A tax on euro zone banks and cheaper, longer-dated official loans are the least risky way to provide extra funding for debt-stricken Greece, a confidential paper drafted ahead of a European summit showed on Tuesday.

With financial markets on edge two days before leaders of the 17-nation currency area hold a crucial meeting, other options that could trigger a selective or outright Greek default with far-reaching consequences remain on the table, the paper obtained by Reuters showed.

The European currency is facing the biggest crisis of its 12-year existence, with contagion threatening major economies such as Italy and Spain after three small members -- Greece, Ireland and Portugal -- needed financial rescues.

Euro zone leaders will try to agree on a second rescue package for Greece and a strategy to halt contagion when they meet in Brussels on Thursday, after senior officials thrash out detailed proposals in talks on Wednesday.

French European Affairs Minister Jean Leonetti confirmed late on Monday that euro zone officials were eyeing a bank tax to raise extra money to help Greece, which needs a further 115 billion euros in funding by mid-2014 on top of a 110-billion-euro EU/IMF bailout agreed last year.

It's one of the solutions we are looking at. It would have the advantage of not making us intervene directly with the banks and therefore potentially not triggering a default, he told reporters in Brussels.

The tax idea deserved to be studied, he said.

A source familiar with the talks said a small levy on banks could raise 10 billion euros a year, yielding the 30 billion euros over three years targeted by Germany, which has led the drive for private sector involvement in a new Greek program.

A tax would appear to have the drawback of lumping together banks that have an exposure to Greece and those that do not, but the source said it could be structured so that the main burden fell on those with Greek holdings. He did not say how.

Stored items

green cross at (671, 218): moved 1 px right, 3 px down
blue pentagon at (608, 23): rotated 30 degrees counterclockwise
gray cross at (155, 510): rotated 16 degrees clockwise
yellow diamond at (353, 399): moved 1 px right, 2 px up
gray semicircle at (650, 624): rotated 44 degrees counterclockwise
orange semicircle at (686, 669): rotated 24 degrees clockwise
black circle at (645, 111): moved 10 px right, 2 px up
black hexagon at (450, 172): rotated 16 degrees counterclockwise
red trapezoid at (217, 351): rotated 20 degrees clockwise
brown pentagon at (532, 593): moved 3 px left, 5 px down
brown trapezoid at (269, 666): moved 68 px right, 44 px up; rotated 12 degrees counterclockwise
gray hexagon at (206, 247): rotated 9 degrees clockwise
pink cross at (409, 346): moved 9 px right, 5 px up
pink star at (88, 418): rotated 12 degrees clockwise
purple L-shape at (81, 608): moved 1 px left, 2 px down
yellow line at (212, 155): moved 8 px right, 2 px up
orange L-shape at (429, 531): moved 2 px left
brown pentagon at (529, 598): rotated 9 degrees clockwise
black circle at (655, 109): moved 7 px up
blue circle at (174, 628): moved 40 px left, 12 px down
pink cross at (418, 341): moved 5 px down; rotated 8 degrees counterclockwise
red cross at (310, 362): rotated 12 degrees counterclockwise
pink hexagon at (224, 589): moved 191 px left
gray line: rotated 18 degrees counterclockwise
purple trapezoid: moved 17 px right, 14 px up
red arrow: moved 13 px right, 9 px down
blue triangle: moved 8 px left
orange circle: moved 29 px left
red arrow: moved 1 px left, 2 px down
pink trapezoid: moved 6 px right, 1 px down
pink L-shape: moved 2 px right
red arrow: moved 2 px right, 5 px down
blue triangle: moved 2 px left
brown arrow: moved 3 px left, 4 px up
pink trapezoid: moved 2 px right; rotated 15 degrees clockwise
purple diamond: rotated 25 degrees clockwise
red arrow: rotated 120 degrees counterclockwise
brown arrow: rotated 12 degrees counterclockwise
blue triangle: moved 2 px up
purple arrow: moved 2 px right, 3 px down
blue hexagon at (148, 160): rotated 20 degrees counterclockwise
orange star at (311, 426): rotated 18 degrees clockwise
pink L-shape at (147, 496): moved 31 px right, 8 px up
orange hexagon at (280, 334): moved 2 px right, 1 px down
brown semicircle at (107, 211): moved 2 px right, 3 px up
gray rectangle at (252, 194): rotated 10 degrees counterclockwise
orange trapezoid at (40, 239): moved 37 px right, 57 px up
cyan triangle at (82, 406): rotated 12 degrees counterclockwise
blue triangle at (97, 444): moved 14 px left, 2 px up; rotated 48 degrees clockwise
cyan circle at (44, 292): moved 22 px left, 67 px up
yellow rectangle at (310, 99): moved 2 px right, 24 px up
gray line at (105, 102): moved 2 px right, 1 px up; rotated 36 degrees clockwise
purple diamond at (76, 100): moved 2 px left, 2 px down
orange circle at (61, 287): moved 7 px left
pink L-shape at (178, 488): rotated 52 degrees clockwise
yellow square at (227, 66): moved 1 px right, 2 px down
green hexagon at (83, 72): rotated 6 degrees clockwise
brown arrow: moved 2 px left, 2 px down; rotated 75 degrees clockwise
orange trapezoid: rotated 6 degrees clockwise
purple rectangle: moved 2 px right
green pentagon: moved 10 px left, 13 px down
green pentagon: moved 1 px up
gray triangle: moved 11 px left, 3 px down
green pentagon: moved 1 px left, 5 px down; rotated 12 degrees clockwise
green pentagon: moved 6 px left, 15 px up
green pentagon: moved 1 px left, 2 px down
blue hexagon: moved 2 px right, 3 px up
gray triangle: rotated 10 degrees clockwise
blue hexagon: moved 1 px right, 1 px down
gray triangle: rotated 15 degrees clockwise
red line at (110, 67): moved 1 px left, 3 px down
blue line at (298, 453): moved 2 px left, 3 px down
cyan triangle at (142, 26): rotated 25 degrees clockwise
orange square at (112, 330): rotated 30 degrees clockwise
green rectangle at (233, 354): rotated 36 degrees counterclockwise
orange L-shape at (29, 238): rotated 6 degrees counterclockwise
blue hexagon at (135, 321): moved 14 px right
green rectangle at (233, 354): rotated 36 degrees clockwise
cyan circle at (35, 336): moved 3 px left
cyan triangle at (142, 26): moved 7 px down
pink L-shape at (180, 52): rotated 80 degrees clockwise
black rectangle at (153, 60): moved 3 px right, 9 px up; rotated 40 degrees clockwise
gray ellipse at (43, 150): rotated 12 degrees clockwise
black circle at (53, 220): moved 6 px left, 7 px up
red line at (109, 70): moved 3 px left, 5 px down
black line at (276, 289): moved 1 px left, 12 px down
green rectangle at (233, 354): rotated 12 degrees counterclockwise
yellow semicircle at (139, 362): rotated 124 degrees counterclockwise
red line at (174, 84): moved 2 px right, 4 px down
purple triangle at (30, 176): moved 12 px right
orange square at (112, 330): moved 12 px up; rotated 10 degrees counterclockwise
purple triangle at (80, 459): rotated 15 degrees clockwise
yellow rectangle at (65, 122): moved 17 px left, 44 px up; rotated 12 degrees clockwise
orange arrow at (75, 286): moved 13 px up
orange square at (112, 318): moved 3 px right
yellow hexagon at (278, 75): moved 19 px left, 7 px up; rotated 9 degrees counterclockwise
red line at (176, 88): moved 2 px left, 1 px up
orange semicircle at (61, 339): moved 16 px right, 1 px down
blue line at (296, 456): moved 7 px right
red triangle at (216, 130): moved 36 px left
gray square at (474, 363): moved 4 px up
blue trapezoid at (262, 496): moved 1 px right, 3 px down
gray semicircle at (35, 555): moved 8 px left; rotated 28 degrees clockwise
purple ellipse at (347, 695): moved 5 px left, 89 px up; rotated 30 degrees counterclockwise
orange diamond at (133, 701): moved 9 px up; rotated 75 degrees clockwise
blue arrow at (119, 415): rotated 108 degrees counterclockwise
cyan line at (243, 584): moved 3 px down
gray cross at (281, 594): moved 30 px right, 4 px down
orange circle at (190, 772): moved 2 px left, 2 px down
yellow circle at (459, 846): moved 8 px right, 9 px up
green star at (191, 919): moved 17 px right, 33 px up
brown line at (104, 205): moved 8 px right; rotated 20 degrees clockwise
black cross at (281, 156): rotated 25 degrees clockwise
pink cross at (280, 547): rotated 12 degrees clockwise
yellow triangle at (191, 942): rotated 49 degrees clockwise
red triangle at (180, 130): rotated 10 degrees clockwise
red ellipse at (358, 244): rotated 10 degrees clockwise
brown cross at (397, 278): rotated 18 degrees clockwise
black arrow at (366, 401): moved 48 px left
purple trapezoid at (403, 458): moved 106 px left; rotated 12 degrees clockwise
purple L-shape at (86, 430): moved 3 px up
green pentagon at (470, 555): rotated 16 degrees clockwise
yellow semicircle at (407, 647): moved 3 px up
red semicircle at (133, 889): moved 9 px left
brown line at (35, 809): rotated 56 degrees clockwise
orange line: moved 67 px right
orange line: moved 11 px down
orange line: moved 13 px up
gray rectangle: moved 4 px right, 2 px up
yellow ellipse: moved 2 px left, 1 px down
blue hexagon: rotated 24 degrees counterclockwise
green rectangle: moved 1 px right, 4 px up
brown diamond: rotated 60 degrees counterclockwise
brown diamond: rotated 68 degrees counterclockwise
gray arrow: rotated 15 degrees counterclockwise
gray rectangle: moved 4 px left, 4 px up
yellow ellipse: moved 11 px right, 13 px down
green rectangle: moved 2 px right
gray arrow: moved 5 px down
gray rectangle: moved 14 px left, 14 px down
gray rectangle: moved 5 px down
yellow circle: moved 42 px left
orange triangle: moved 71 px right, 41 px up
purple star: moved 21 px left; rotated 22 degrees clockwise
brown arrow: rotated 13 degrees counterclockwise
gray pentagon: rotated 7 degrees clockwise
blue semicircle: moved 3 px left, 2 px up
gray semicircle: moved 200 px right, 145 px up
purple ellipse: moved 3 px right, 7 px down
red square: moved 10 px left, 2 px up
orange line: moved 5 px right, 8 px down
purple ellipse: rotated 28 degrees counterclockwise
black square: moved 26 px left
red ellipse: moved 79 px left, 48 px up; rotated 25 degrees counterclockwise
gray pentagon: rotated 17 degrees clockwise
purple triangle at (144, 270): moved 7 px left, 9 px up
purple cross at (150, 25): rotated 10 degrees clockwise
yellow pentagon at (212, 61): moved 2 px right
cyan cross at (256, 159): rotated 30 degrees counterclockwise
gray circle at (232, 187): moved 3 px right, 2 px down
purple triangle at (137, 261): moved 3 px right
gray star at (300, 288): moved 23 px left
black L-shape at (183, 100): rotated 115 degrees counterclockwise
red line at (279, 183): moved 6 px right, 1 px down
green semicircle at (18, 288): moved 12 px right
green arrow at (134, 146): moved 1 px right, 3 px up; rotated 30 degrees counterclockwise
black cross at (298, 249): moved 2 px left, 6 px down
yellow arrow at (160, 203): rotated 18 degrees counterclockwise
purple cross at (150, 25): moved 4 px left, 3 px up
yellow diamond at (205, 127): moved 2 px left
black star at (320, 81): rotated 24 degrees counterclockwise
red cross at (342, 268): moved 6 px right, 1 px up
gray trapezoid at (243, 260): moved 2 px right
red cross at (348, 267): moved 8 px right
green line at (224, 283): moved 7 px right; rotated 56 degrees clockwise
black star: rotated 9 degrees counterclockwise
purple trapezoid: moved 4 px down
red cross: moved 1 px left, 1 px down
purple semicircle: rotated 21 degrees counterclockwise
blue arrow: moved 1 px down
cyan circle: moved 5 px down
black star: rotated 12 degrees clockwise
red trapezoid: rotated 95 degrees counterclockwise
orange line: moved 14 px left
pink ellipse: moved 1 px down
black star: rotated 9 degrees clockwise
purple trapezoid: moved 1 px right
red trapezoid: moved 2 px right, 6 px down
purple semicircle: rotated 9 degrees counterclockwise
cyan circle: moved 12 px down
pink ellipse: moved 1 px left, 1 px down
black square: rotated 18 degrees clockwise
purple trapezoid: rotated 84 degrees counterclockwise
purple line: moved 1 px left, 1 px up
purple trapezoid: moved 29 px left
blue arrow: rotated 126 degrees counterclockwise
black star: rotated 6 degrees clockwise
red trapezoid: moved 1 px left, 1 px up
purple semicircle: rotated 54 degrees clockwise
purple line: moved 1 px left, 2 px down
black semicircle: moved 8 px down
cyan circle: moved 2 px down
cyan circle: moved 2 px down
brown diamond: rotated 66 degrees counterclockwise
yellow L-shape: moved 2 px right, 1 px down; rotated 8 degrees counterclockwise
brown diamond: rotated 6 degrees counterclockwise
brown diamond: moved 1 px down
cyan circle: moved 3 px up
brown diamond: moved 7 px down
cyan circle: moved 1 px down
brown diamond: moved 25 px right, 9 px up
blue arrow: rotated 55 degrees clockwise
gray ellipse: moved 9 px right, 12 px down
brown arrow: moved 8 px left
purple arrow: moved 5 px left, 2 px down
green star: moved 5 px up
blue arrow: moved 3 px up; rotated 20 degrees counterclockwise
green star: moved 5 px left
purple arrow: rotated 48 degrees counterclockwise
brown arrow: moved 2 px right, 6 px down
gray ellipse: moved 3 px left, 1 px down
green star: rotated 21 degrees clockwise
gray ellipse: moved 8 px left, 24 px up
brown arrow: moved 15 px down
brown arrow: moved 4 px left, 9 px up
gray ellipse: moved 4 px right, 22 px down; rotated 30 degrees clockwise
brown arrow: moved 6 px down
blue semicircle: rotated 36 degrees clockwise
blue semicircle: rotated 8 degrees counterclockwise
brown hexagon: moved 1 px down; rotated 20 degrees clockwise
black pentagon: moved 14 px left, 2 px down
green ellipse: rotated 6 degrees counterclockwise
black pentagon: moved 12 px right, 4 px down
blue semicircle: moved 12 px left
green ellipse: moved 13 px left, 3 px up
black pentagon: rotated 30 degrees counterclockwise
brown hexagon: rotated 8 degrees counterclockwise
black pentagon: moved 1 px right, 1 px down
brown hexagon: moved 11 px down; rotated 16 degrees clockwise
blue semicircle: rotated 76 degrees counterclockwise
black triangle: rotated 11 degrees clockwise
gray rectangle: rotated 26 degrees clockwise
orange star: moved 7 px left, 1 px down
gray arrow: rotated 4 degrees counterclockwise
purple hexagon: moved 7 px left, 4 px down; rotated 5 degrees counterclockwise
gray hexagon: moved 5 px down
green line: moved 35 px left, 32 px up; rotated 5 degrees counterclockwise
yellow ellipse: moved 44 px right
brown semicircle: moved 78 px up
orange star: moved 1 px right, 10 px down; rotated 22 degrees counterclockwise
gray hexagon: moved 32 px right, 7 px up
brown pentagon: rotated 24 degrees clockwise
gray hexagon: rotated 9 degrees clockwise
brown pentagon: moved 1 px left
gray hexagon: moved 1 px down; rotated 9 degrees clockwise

PROBLEM STATEMENT
In the article on funding for Greece, how much could a small levy on banks raise each year, according to the source familiar with the talks?

ANSWER BELOW
10 billion euros a year.